Les principales exigences de conformité incluent :
• Documenter l'emplacement géographique de toutes les activités de traitement par IA • Évaluer l'adéquation des protections de la vie privée dans la juridiction de destination sous l'article 17 • Obtenir un consentement explicite selon l'article 14 pour les transferts vers des juridictions inadéquates • Implémenter des garanties additionnelles pour les renseignements personnels sensibles sous l'article 12
Des plateformes comme Augure, qui maintiennent une résidence des données 100 % canadienne sans exposition corporative américaine, aident les organisations québécoises à respecter ces exigences sans évaluations complexes d'impact de transfert sous les articles 17-18.

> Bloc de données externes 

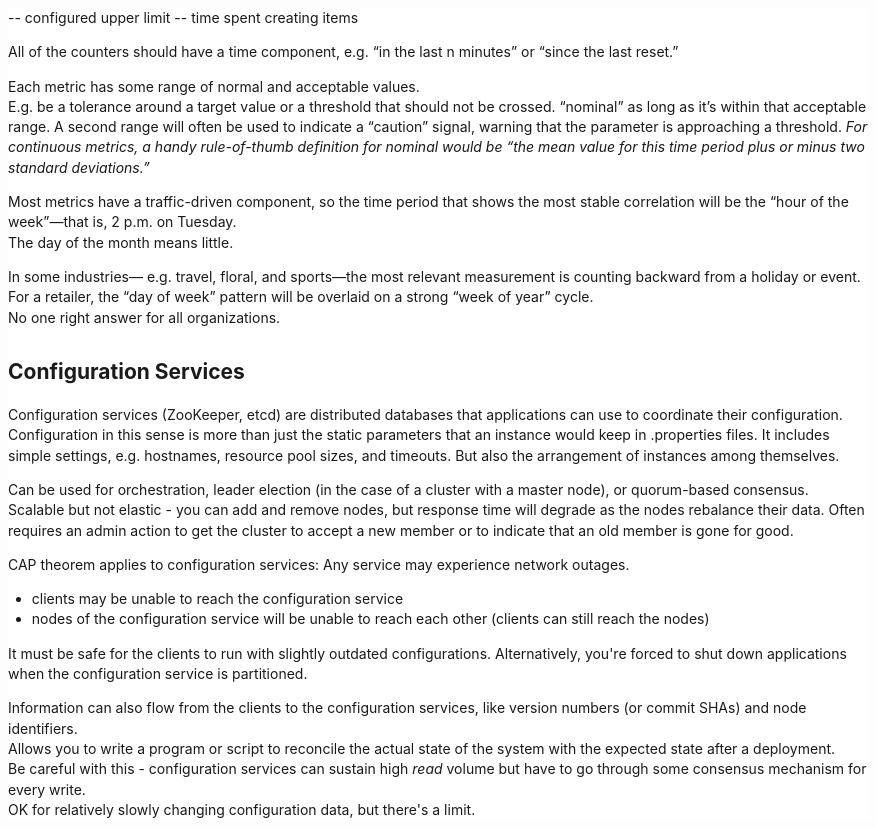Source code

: -- configured upper limit 
-- time spent creating items

All of the counters should have a time component, e.g. “in the last n minutes” or “since the last reset.”

Each metric has some range of normal and acceptable values.\
E.g. be a tolerance around a target value or a threshold that should not be crossed.
“nominal” as long as it’s within that acceptable range. 
A second range will often be used to indicate a “caution” signal, warning that the parameter is approaching a threshold.
*For continuous metrics, a handy rule-of-thumb definition for nominal would be “the mean value for this time period plus or minus two standard deviations.”*
 
Most metrics have a traffic-driven component, so the time period that shows the most stable correlation will be the “hour of the week”—that is, 2 p.m. on Tuesday.\
The day of the month means little. 

In some industries— e.g. travel, floral, and sports—the most relevant measurement is counting backward from a holiday or event.\
For a retailer, the “day of week” pattern will be overlaid on a strong “week of year” cycle.\
No one right answer for all organizations.


## Configuration Services
Configuration services (ZooKeeper, etcd) are distributed databases that applications can use to coordinate their configuration.
Configuration in this sense is more than just the static parameters that an instance would keep in .properties files. 
It includes simple settings, e.g. hostnames, resource pool sizes, and timeouts. 
But also the arrangement of instances among themselves.

Can be used for orchestration, leader election (in the case of a cluster with a master node), or quorum-based consensus.
Scalable but not elastic - you can add and remove nodes, but response time will degrade as the nodes rebalance their data. 
Often requires an admin action to get the cluster to accept a new member or to indicate that an old member is gone for good.

CAP theorem applies to configuration services:
Any service may experience network outages.
- clients may be unable to reach the configuration service 
- nodes of the configuration service will be unable to reach each other (clients can still reach the nodes)

It must be safe for the clients to run with slightly outdated configurations. 
Alternatively, you're forced to shut down applications when the configuration service is partitioned.

Information can also flow from the clients to the configuration services, like version numbers (or commit SHAs) and node identifiers.\
Allows you to write a program or script to reconcile the actual state of the system with the expected state after a deployment.\
Be careful with this - configuration services can sustain high *read* volume but have to go through some consensus mechanism for every write.\
OK for relatively slowly changing configuration data, but there's a limit.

Obligations de consentement et de transparence
L'article 14 de la Loi 25 exige un consentement clair et spécifique pour le traitement par IA qui va au-delà de la finalité de collecte originale. Les politiques de confidentialité génériques ne satisfont pas cette norme lorsque les outils d'IA analysent des renseignements personnels pour de nouveaux usages.
Les organisations doivent fournir des informations spécifiques sur les activités de traitement par IA sous l'article 8 :
• La nature et la finalité de l'analyse par IA • Les catégories de renseignements personnels traités • L'identité des prestataires de services d'IA • Les périodes de conservation pour l'entraînement et l'inférence
Les directives d'application 2025 de la CPCSC soulignent que « IA pour la productivité » n'est pas une spécification de finalité suffisante sous l'article 8. Les organisations doivent expliquer les fonctionnalités spécifiques d'IA comme l'analyse de documents, la reconnaissance de motifs ou la prise de décision automatisée.
« Le consentement pour le traitement par IA doit être spécifique à la fonctionnalité d'IA sous l'article 14 de la Loi 25. Le consentement général pour « améliorer les services » ne couvre pas l'analyse de documents, la prise de décision automatisée ou l'analytique prédictive qui excède la finalité de collecte originale. »
Pour les outils d'IA avec des capacités d'apprentissage, les organisations doivent divulguer si les renseignements personnels contribuent à l'entraînement de modèles ou aux bases de connaissances partagées selon les exigences de transparence de l'article 8. Cela inclut les robots conversationnels avec mémoire persistante, les outils d'analyse de documents et les plateformes d'IA collaborative.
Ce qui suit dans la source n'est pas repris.